In areas where there are no other reference stations, the CL system is still better (than not having a system) as it leverages the hi-res forecast data to govern and QC the observations.

We agree! Working on enhancements to the app user experience to clearly indicate CL / calibration status for each sensor. No flags in the API yet…gotta crawl before we walk.


#13

Sure, no problem. There might be some confusion here with the use of the term “model”. For clarity sake, let’s reserve “model” for reference to an individual “forecast model” such as the GFS or WRF. And use “CL system” to describe the collective processes we employ to both QC individual station data and eventually learn from the network.

The data sources for CL system calibrations are multiple and independent; specifically not informed by the data that they are being used to calibrate.

As the network grows with adequate density, the assimilation data can be used to validate or dispute the performance of numerical weather prediction models. In instances of dispute, applied machine learning can be used to understand data relationships and ultimately improve the underlying logic and calculations.


#14

I am founding real data for actual pressure from my station very useful during the burning fireplace :slight_smile:

Once during previous year room was full of smoke because chimney return the smoke back. Usually everything work fine, but in that moment pressure was too low like never before. I found that fact later when I complain to chimney sweep. He suggested me always to look data about pressure (I am not using fireplace very often)…

So, if station pressure data from AIR will help me in not ruining romantic event, then this data will be very useful :slight_smile: Baked hot bread is great and brewing bear is excellent idea :slight_smile:


#15

So if you want station pressure can you not just set your elevation to 0


#16

Hi @coyyote . The solution is much easier…just look at ‘Station Pressure’ in the List View screen.


pinned #17

#18

Hi there, my Air sensor’s pressure measurement

did something strange this morning. Pressure was pretty steady all night (clear skies, no synoptic weather systems moving in) and then suddenly the pressure increased by almost 3 millibars in only one minute, then remained steady as before (see attachment). Was this a calibration? There are two other weather sensors within a half a mile from me and neither of them saw this jump, therefore I believe it was my sensor. Staiton # 6079.

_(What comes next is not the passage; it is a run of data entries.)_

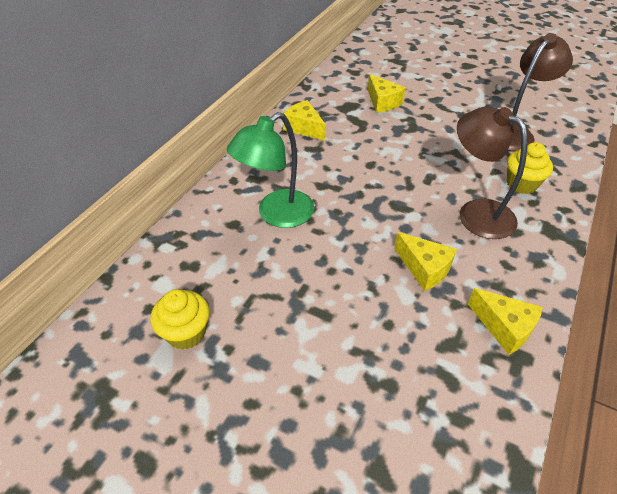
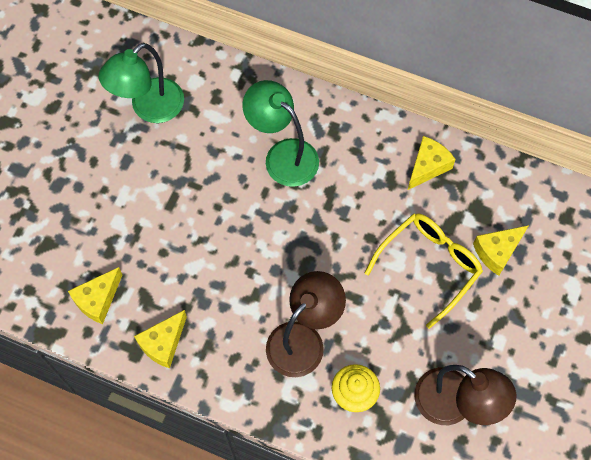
camera: 85 degrees right, 20 degrees up
yellow cupcake [151,289,209,350] -> green lamp [98,43,184,123]
yellow cheese [394,232,457,291] -> yellow cheese moved to [68,267,122,324]
none -> yellow glasses [365,214,483,329]

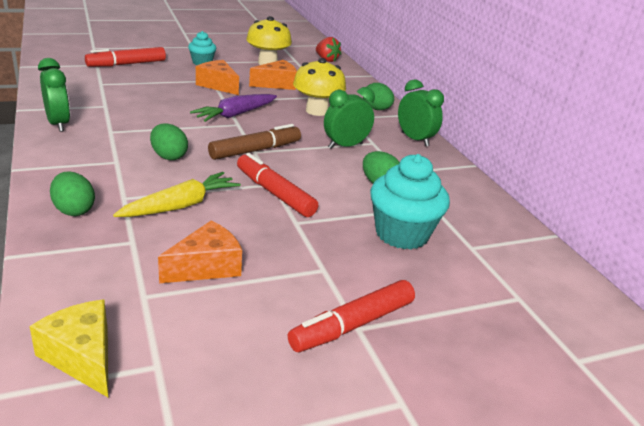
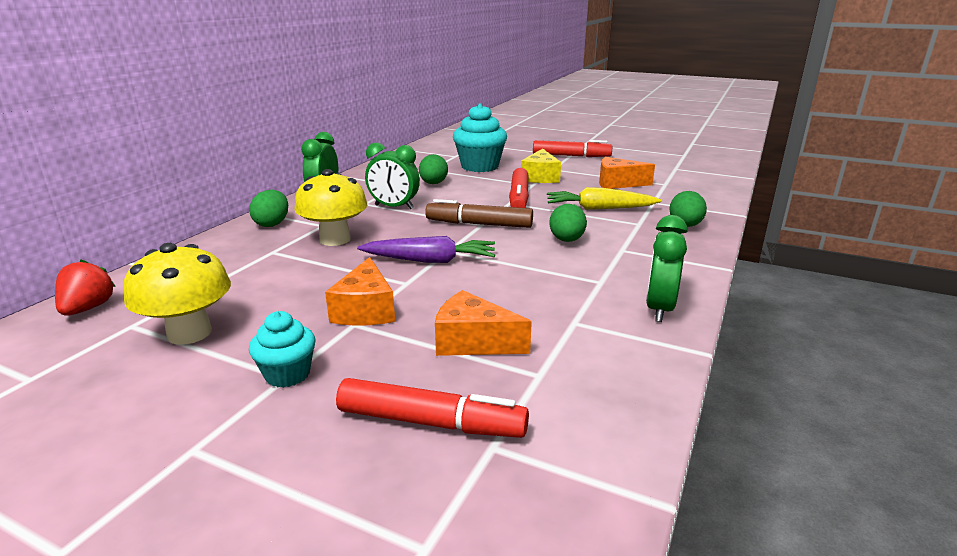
camera: 130 degrees left, 5 degrees down
yellow cheese [29,300,108,397] -> yellow cheese moved to [521,149,561,183]
orange cheese [249,60,297,90] -> orange cheese moved to [435,290,532,356]

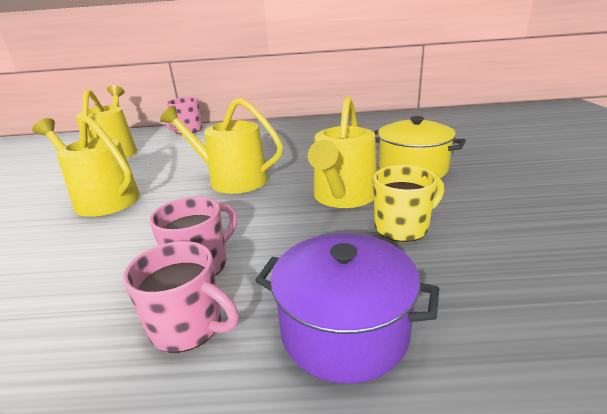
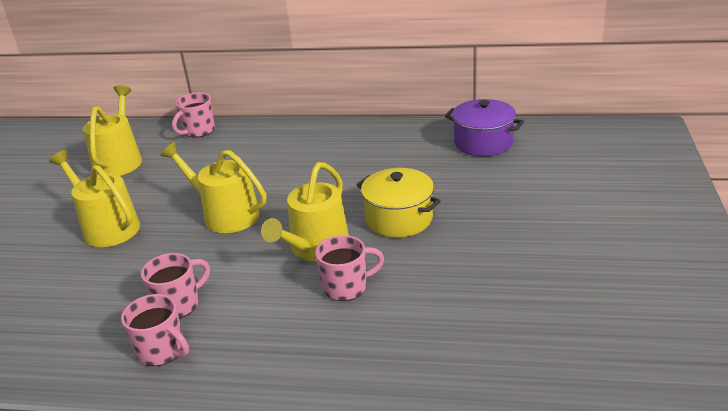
camera: 10 degrees right, 5 degrees up
purple pot [255,233,439,384] -> purple pot moved to [445,99,524,156]
yellow mug [373,165,444,242] -> pink mug [315,235,384,301]

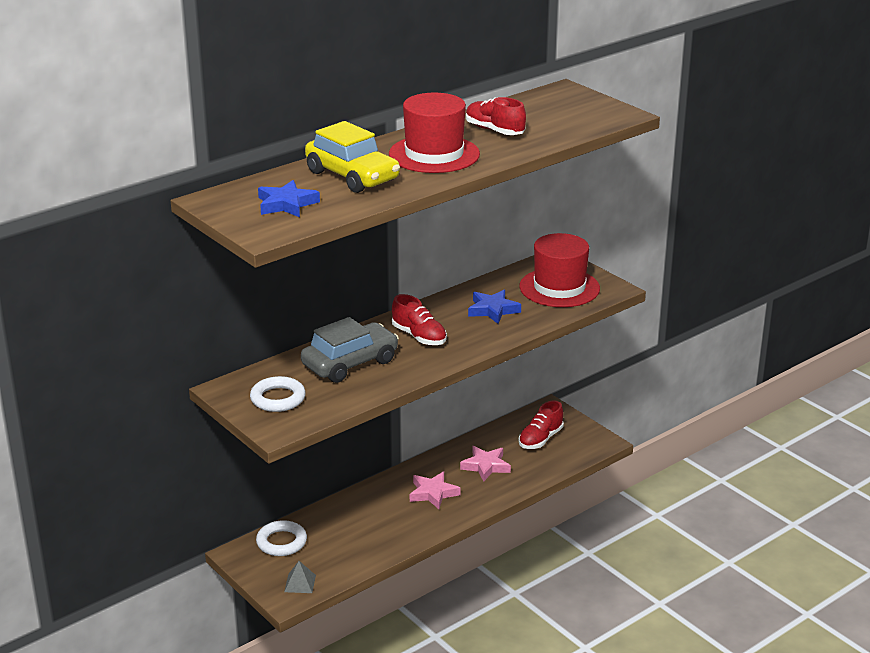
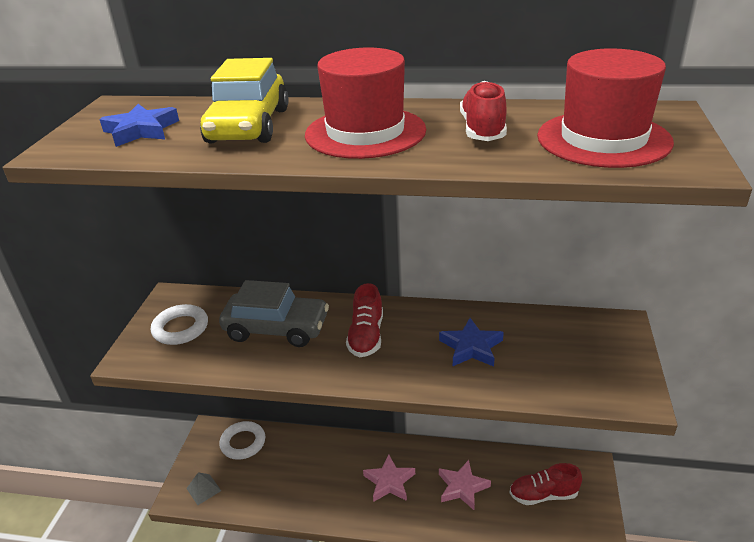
camera: 50 degrees right, 5 degrees up
red hat [519,233,600,307] -> red hat moved to [537,48,674,168]

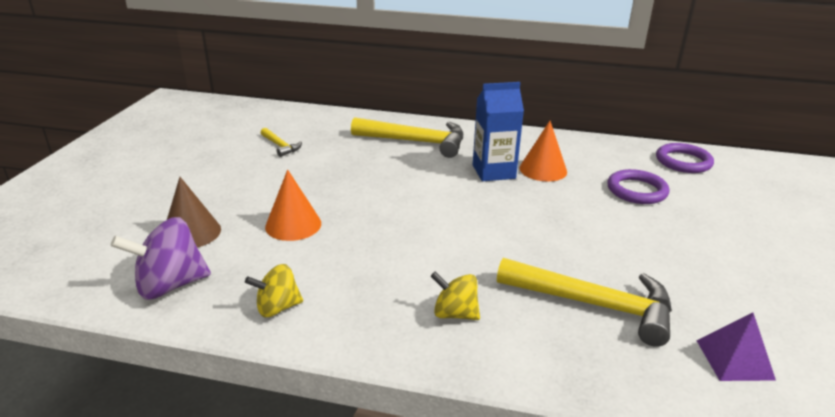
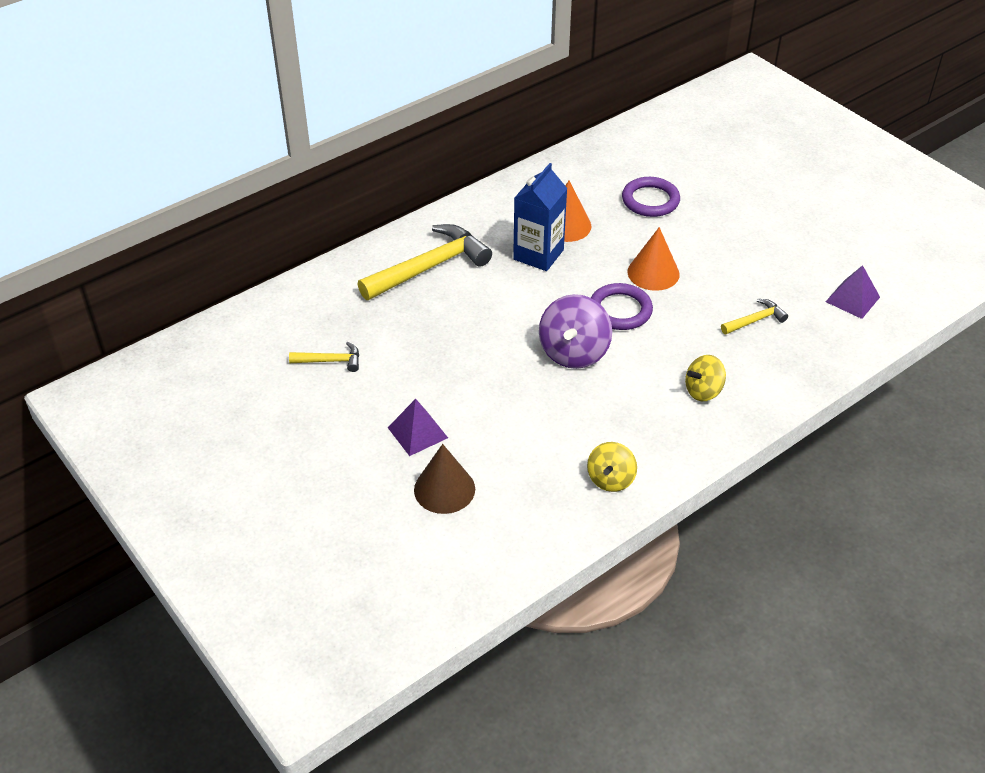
camera: 50 degrees left, 15 degrees up
purple spinning top [111,217,211,300] -> purple spinning top moved to [539,294,612,369]
orange cone [265,170,321,241] -> orange cone moved to [627,227,679,291]
yellow hammer [497,258,672,347] -> yellow hammer [721,299,788,334], size x0.48
purple ring [656,143,714,173] -> purple ring moved to [591,283,653,330]
none -> purple pyramid [388,399,448,456]

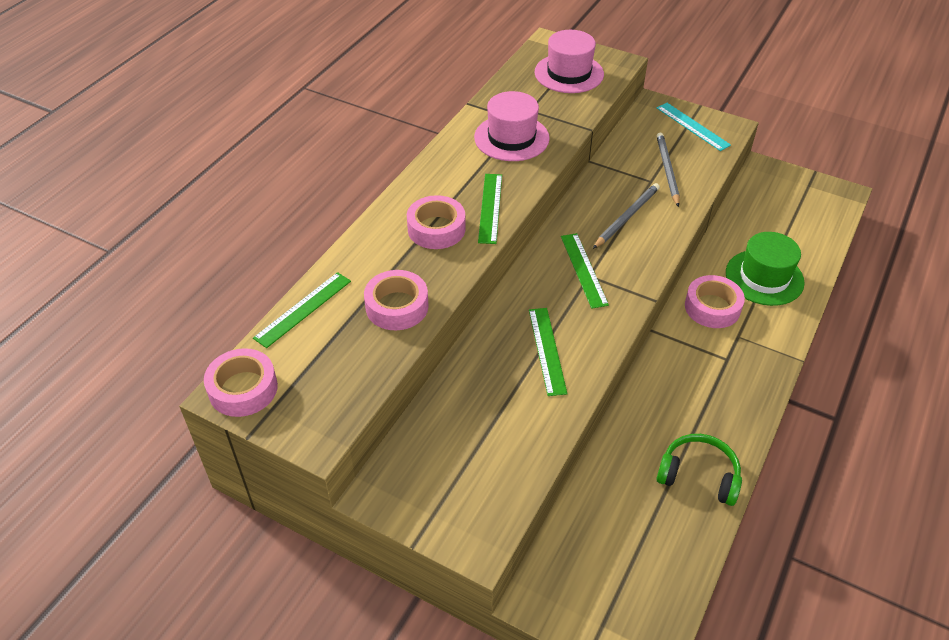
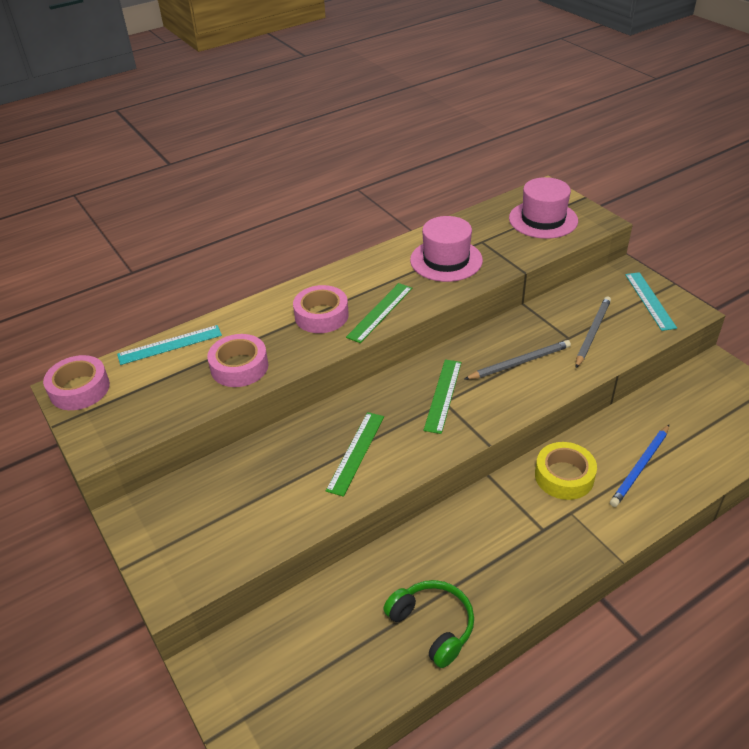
camera: 30 degrees right, 5 degrees down
green ruler [253,272,351,348] -> turquoise ruler [117,325,222,365]
pink tape [685,275,745,328] -> yellow tape [535,442,597,500]
green hat [726,232,805,306] -> blue pencil [610,425,669,507]

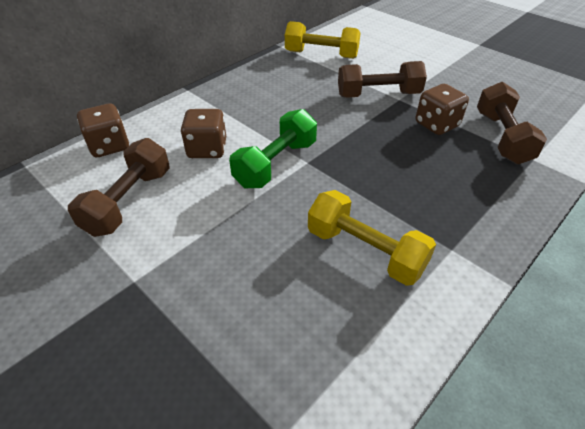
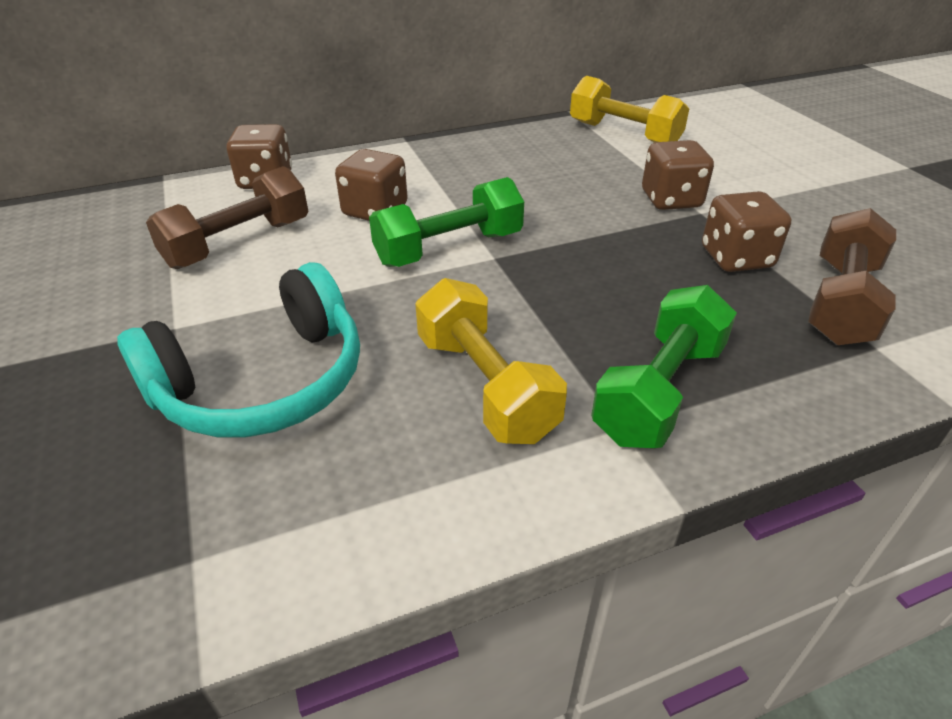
camera: 25 degrees right, 5 degrees down
brown dumbbell [338,61,427,98] -> brown dice [642,140,714,210]
none -> turquoise headphones [117,262,360,438]
none -> green dumbbell [591,285,737,448]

Am I correct in this assumption? Also, does this sort of thing happen often? My sensor has only been in operation for about 5 days, but this data jump is a little discouraging. Thanks!


#19

It could also be that a calibration was applied to your station at that time.


#20

Right, that’s what I figured, but my concern is how often are these applied/necessary? This is a pretty significant data jump and I’m hoping this doesn’t happen very often. Again, I’ve only been up and running for 5+ days.


#21

It is consistently being check and will be applied as necessary. Once it settles down you should not notice any big changes.

I’m not sure why you are concerned that it is being calibrated. I would be concerned if it did not get calibrated.